Speaker: David Miller, Professor, Electrical Engineering and Applied Physics, Stanford University

Abstract

Though we can readily understand any particular linear optical device, we have not in general known how to design one to do just what we want. This is somewhat frustrating because with modern nanofabrication techniques and approaches like silicon photonics, we can make a very wide range of structures and devices.  At worst, we have to resort to blind, trial-and-error iterative design processes, with no guarantee that the device is even possible. A good example problem is losslessly separating overlapping optical modes from a fiber and turning them into other modes. Can we solve such “mode converter” problems in general?
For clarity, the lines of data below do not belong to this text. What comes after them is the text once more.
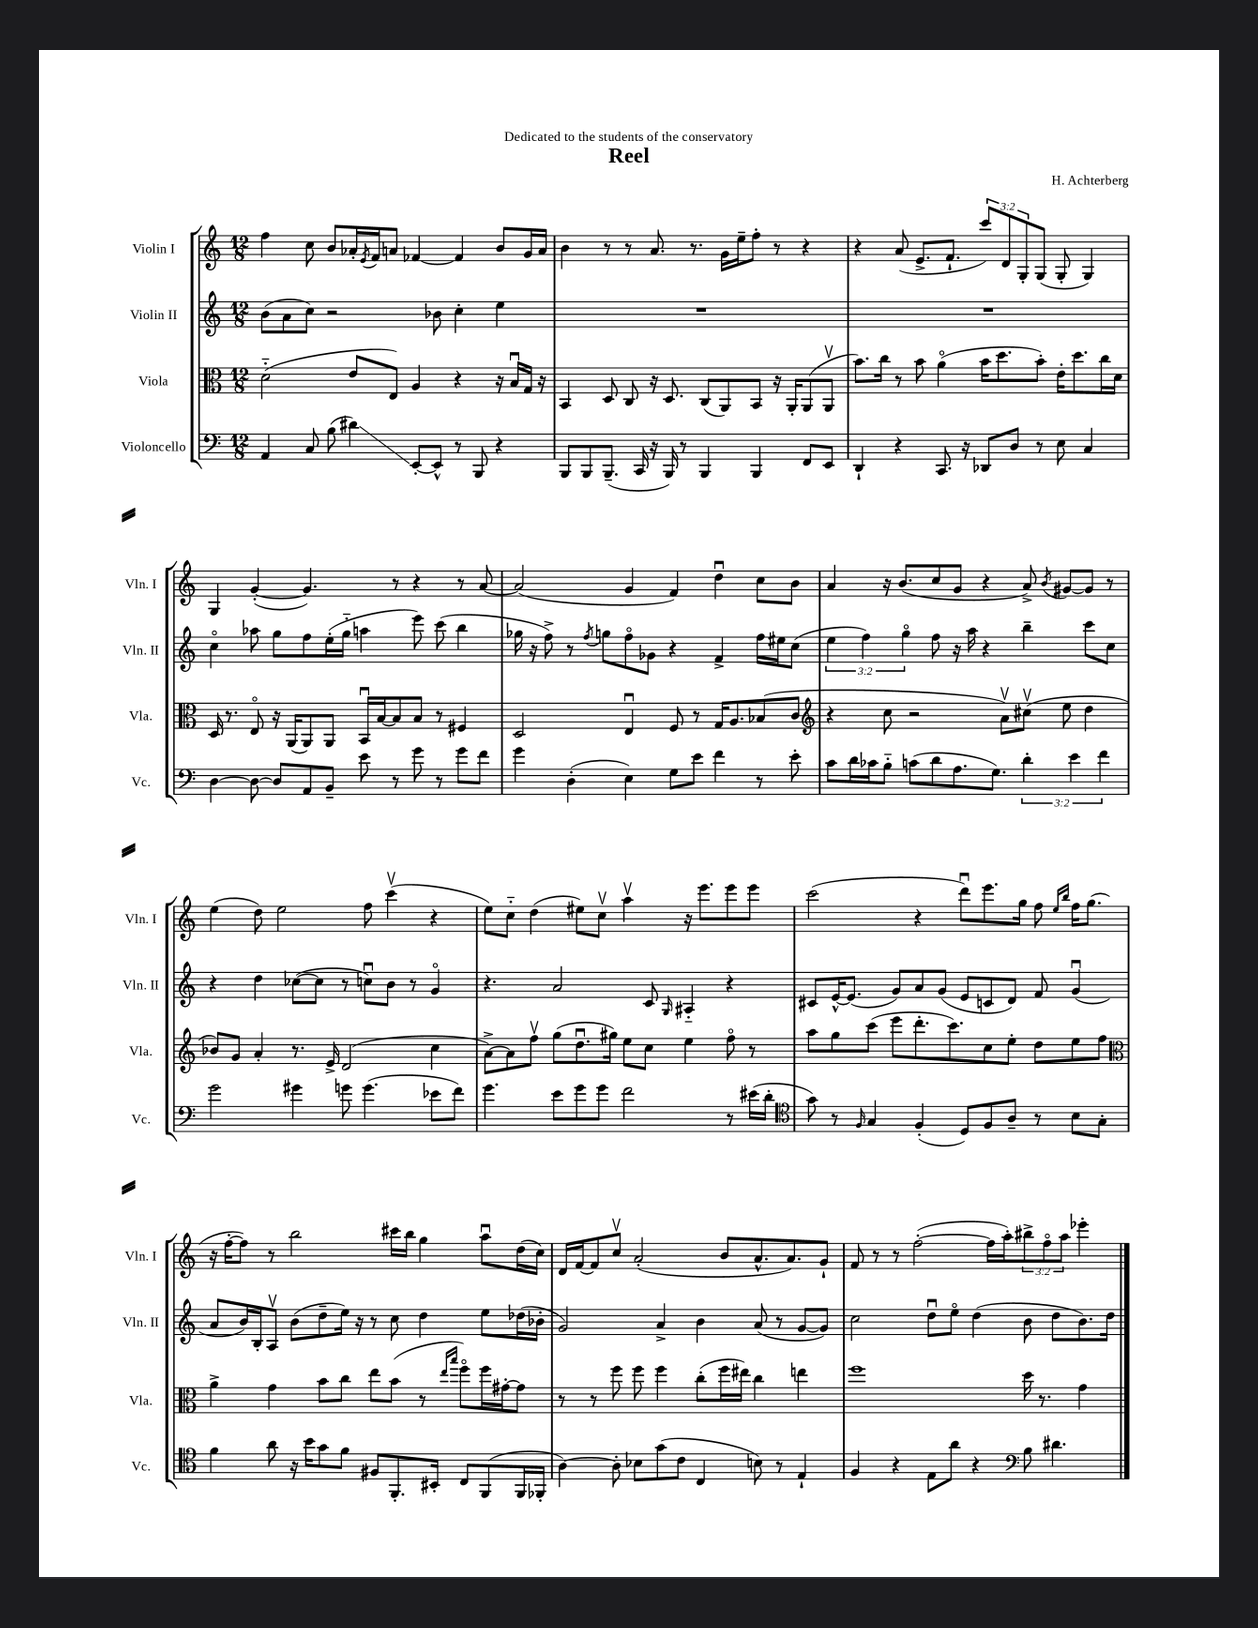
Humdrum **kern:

**kern	**kern	**kern	**kern
*staff4	*staff3	*staff2	*staff1
*clefF4	*clefC3	*clefG2	*clefG2
*k[]	*k[]	*k[]	*k[]
*M12/8	*M12/8	*M12/8	*M12/8
4AA	(2d'~	(8b	4ff
.	.	8a	.
8C	.	8cc)	8cc
(8B	.	2r	8b
4d#)	8e	.	16a-'
.	.	.	8qe
.	.	.	16f
.	8E)	.	8a
[8EE'	4A	.	[4f-
8EE^^]	.	8b-	.
8r	4r	4cc'	4f-]
8BBB	.	.	.
4r	16r	4ee	8b
.	16Bu	.	.
.	16G	.	16g
.	16r	.	16a
=	=	=	=
8BBB	4BB	1.r	4b
8BBB	.	.	.
(8.BBB~	8D	.	8r
.	8C	.	8r
16CC	.	.	.
16r	16r	.	8.a
16BBB)	8.D	.	.
8r	.	.	.
.	.	.	8.r
4BBB	(8C	.	.
.	8AA)	.	16g
.	.	.	16ee~
4BBB	8BB	.	8ff'
.	16r	.	8r
.	16AA'	.	.
8FF	(8AA	.	4r
8EE	8AAv	.	.
=	=	=	=
4DD`	8.b)	1.r	4r
.	16cc	.	.
4r	8r	.	(8a
.	8b	.	8.e^
8.CC	(4ao	.	.
.	.	.	8.f`
16r	.	.	.
8DD-	16b	.	12ccc)
.	8.dd	.	.
.	.	.	12d
8D	.	.	.
.	.	.	12G'
8r	8b')	.	(8G
8E	16e'	.	8G'
.	8.dd	.	.
4C	.	.	4G)
.	16cc	.	.
.	16d	.	.
=	=	=	=
[4D	16D	4cco	4G
.	8.r	.	.
8D_	8Eo	8aa-	([4g'
8D]	16r	8gg	.
.	(16AA	.	.
8AA	8AA)	8ff	4.g])
8BB~	8AA	(16ee'	.
.	.	16gg'~	.
8e	16BBu	4aa	.
.	[16B	.	.
8r	8B]	.	8r
8g	8B	8eee)	4r
8r	8r	(8ccc	.
8g	4F#	4bb	8r
8f	.	.	[8a
=	=	=	=
4g	2D	16gg-	(2a]
.	.	16r	.
.	.	8ff^)	.
(4D'	.	8r	.
.	.	8qff	.
.	.	8gg	.
4E)	4Eu	8ffo	4g
.	.	8g-	.
8G	8F	4r	4f)
8e	8r	.	.
4f	16G	4f^	4ddu
.	8.A	.	.
8r	(8B-	16ff	8cc
.	.	16ee#	.
8e'	8c	(8cc	8b
=	=	=	=
*	*clefG2	*	*
8c	4r	6ee	4a
16d	.	.	.
.	.	6ff)	.
16c-	.	.	.
8B'~	8cc	.	16r
.	.	.	(8.b
.	.	6ggo	.
(8c	2r	.	.
8d	.	8ff	8cc
8.A	.	16r	8g
.	.	16aa	.
.	.	4r	4r
8.G)	.	.	.
.	8av)	.	.
6d'	(8cc#v	4bb~	8a^)
.	.	.	8qb
.	8ee	.	[8g#
6e	.	.	.
.	4dd	8ccc	8g#]
6f	.	.	.
.	.	8cc	8r
=	=	=	=
2g	8b-)	4r	(4ee
.	8g	.	.
.	4a'	4dd	8dd)
.	.	.	2ee
4g#	8.r	([8cc-	.
.	.	8cc-]	.
.	16e^	.	.
8g	(2d	8r	.
(4.g	.	8ccu)	8ff
.	.	8b	(4cccv
.	.	8r	.
8e-	4cc	4go	4r
8f)	.	.	.
=	=	=	=
4.g	[8a^)	4.r	8ee)
.	8a]	.	8cc'~
.	8ffv	.	(4dd
8e	(8gg	2a	.
8g	8.ddu	.	8ee#)
8g	.	.	8ccv
.	16gg#)	.	.
2f	8ee	.	4aav
.	8cc	8c	.
.	.	16qqG	.
.	4ee	4A#'~	16r
.	.	.	8.eee
8r	8ffo	4r	8eee
(16e#	8r	.	8eee
16d'	.	.	.
=	=	=	=
*clefC4	*	*	*
8g)	8aa	8c#	(2ccc
8r	8gg	[16e^^	.
.	.	(8.e]	.
16qqF	.	.	.
4G	(8ccc	.	.
.	8eee	8g)	.
(4F'	8.ddd'	8a	4r
.	.	(8g	.
.	8.ccc)	.	.
8D)	.	8e	8dddu)
8F	8cc	8c	8.eee
8A~	8ee'	8d)	.
.	.	.	16gg
8r	8dd	8f	8ff
.	.	.	16qqee
.	.	.	16qqbb
8B	8ee	(4gu	16ff
.	.	.	(8.gg
8G'	8ff	.	.
=	=	=	=
*	*clefC3	*	*
4f	4a^	8a	16r
.	.	.	[16ff'
.	.	16b)	8ff])
.	.	16B'	.
8a	4g	8Av	8r
16r	.	(8b	2bb
16b	.	.	.
8g	8b	8dd~	.
8f	8cc	16ee)	.
.	.	16r	.
8F#	8ee	8r	.
8.FF'	(8b	8cc	16ccc#
.	.	.	16bb
.	8r	4dd	4gg
16BB#'	.	.	.
.	16qqee	.	.
.	16qqbb	.	.
8C	8ffo)	.	.
(8FF	16ff	8ee	8aau
.	[16g#'	.	.
16FF	8g#]	(16dd-	(16dd
16FF-'	.	16b-'	16cc)
=	=	=	=
[4A)	8r	2g)	16d
.	.	.	[16f
.	8r	.	8f]
8A']	8ff	.	8ccv
8B-	8ff	.	(2a'
(8g	4ff	4a^	.
8c	.	.	.
4C	(8cc'	4b	.
.	16ff	.	8b
.	16ee#)	.	.
8B)	4cc	(8a	8.a^^
8r	.	8r	.
.	.	.	8.a)
4E`	4ee	[8g	.
.	.	8g])	8g`
=	=	=	=
4F	1ff	2cc	8f
.	.	.	8r
4r	.	.	8r
.	.	.	([2ff'
8E	.	8ddu	.
8a	.	8eeo	.
4r	.	(4dd	.
.	.	.	16ff]
.	.	.	16aa')
*clefF4	*	*	*
8B	16dd	8b	12bb#^
.	8.r	.	.
.	.	.	12ffo
4.d#	.	8dd	.
.	.	.	12aa
.	4g	8.b)	4eee-'
.	.	16dd	.
==	==	==	==
*-	*-	*-	*-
If we could, we can show we could make any linear optical device. Recently, found a solution. We can prove that we can in principle make any physically legal linear optical device. And it can design itself … in real time, with no calculations at all, and without even calibrating any components. The talk will show how to do this – the approach should suit silicon photonics, for example. It will also discuss realistic limitations to the approach as well as some potential applications – which include self-aligning beam couplers, arbitrary mode converters, automatic polarization trackers, spatial reconfigurable add-drop multiplexers, devices that can find the best orthogonal channels through any linear scatterer, linear optics quantum computing gates, and complicated optical systems that keep themselves aligned.

Speaker Bio

David Miller received his B. Sc. degree from St. Andrews University and, in 1979, his Ph.D. from Heriot-Watt University, both in Physics. He was with Bell Laboratories from 1981 to 1996, as a department head from 1987. Since 1996 he has been at Stanford University, where he is currently the W. M. Keck Professor of Electrical Engineering, a Professor by Courtesy of Applied Physics, and a Co-Director of the Stanford Photonics Research Center. He has been active in professional societies and was President of the IEEE Lasers and Electro-Optics Society in 1995. His research interests include physics and devices in nanophotonics, nanometallics, and quantum-well optoelectronics, and fundamentals and applications of optics in information sensing, switching, and processing. He has published more than 260 scientific papers and the text “Quantum Mechanics for Scientists and Engineers”, holds 71 patents, has received several awards, is a Fellow of the Royal Society, the Royal Society of Edinburgh, the American Physical Society, the Optical Society of America, and IEEE, holds two honorary degrees, and is a Member of both US National Academies (of Sciences and of Engineering).